> _TASK DETAILS_: Every record below should be printed exactly as it appears.

> _DATA EXTRACTS_:
########################################

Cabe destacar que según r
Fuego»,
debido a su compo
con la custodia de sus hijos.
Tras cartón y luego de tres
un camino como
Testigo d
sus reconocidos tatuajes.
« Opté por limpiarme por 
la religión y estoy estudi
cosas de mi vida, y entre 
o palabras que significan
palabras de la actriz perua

########################################

> _EXERCISE ANSWER_:
Cabe destacar que según r
Fuego»,
debido a su compo
con la custodia de sus hijos.
Tras cartón y luego de tres
un camino como
Testigo d
sus reconocidos tatuajes.
« Opté por limpiarme por 
la religión y estoy estudi
cosas de mi vida, y entre 
o palabras que significan
palabras de la actriz perua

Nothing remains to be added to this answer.